#### TUGAS:
Tuliskan kembali semua baris dari seluruh entri di bawah ini tanpa mengubah satu huruf pun.

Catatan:

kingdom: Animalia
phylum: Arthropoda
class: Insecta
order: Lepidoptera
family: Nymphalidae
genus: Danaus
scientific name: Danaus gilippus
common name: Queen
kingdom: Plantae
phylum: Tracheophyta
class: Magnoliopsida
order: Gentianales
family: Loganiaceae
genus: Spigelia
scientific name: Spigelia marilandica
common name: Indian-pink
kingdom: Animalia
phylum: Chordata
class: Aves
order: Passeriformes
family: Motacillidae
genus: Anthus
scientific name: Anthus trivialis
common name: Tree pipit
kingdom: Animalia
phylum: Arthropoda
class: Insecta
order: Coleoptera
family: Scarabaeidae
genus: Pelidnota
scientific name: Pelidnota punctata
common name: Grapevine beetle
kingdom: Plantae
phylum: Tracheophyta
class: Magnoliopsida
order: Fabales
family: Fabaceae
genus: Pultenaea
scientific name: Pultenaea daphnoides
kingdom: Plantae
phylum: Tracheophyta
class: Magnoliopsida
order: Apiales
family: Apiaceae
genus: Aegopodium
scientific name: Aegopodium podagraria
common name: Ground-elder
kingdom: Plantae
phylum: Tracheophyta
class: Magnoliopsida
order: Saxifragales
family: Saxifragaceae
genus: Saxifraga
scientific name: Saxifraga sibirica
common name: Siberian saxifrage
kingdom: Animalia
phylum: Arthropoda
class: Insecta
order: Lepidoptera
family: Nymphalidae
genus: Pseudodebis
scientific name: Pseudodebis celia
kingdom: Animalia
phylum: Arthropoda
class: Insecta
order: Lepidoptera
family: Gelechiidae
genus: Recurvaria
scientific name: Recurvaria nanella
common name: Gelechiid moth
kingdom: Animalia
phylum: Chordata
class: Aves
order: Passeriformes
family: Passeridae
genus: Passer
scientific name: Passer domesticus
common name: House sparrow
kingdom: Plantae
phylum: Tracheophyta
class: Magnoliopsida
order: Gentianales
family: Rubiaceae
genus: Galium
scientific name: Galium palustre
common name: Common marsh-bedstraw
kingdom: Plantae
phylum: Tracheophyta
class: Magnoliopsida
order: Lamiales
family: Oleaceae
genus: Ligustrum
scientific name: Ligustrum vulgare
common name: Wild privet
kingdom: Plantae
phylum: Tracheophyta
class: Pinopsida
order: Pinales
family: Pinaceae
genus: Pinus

#### PENYELESAIAN SOAL:
kingdom: Animalia
phylum: Arthropoda
class: Insecta
order: Lepidoptera
family: Nymphalidae
genus: Danaus
scientific name: Danaus gilippus
common name: Queen
kingdom: Plantae
phylum: Tracheophyta
class: Magnoliopsida
order: Gentianales
family: Loganiaceae
genus: Spigelia
scientific name: Spigelia marilandica
common name: Indian-pink
kingdom: Animalia
phylum: Chordata
class: Aves
order: Passeriformes
family: Motacillidae
genus: Anthus
scientific name: Anthus trivialis
common name: Tree pipit
kingdom: Animalia
phylum: Arthropoda
class: Insecta
order: Coleoptera
family: Scarabaeidae
genus: Pelidnota
scientific name: Pelidnota punctata
common name: Grapevine beetle
kingdom: Plantae
phylum: Tracheophyta
class: Magnoliopsida
order: Fabales
family: Fabaceae
genus: Pultenaea
scientific name: Pultenaea daphnoides
kingdom: Plantae
phylum: Tracheophyta
class: Magnoliopsida
order: Apiales
family: Apiaceae
genus: Aegopodium
scientific name: Aegopodium podagraria
common name: Ground-elder
kingdom: Plantae
phylum: Tracheophyta
class: Magnoliopsida
order: Saxifragales
family: Saxifragaceae
genus: Saxifraga
scientific name: Saxifraga sibirica
common name: Siberian saxifrage
kingdom: Animalia
phylum: Arthropoda
class: Insecta
order: Lepidoptera
family: Nymphalidae
genus: Pseudodebis
scientific name: Pseudodebis celia
kingdom: Animalia
phylum: Arthropoda
class: Insecta
order: Lepidoptera
family: Gelechiidae
genus: Recurvaria
scientific name: Recurvaria nanella
common name: Gelechiid moth
kingdom: Animalia
phylum: Chordata
class: Aves
order: Passeriformes
family: Passeridae
genus: Passer
scientific name: Passer domesticus
common name: House sparrow
kingdom: Plantae
phylum: Tracheophyta
class: Magnoliopsida
order: Gentianales
family: Rubiaceae
genus: Galium
scientific name: Galium palustre
common name: Common marsh-bedstraw
kingdom: Plantae
phylum: Tracheophyta
class: Magnoliopsida
order: Lamiales
family: Oleaceae
genus: Ligustrum
scientific name: Ligustrum vulgare
common name: Wild privet
kingdom: Plantae
phylum: Tracheophyta
class: Pinopsida
order: Pinales
family: Pinaceae
genus: Pinus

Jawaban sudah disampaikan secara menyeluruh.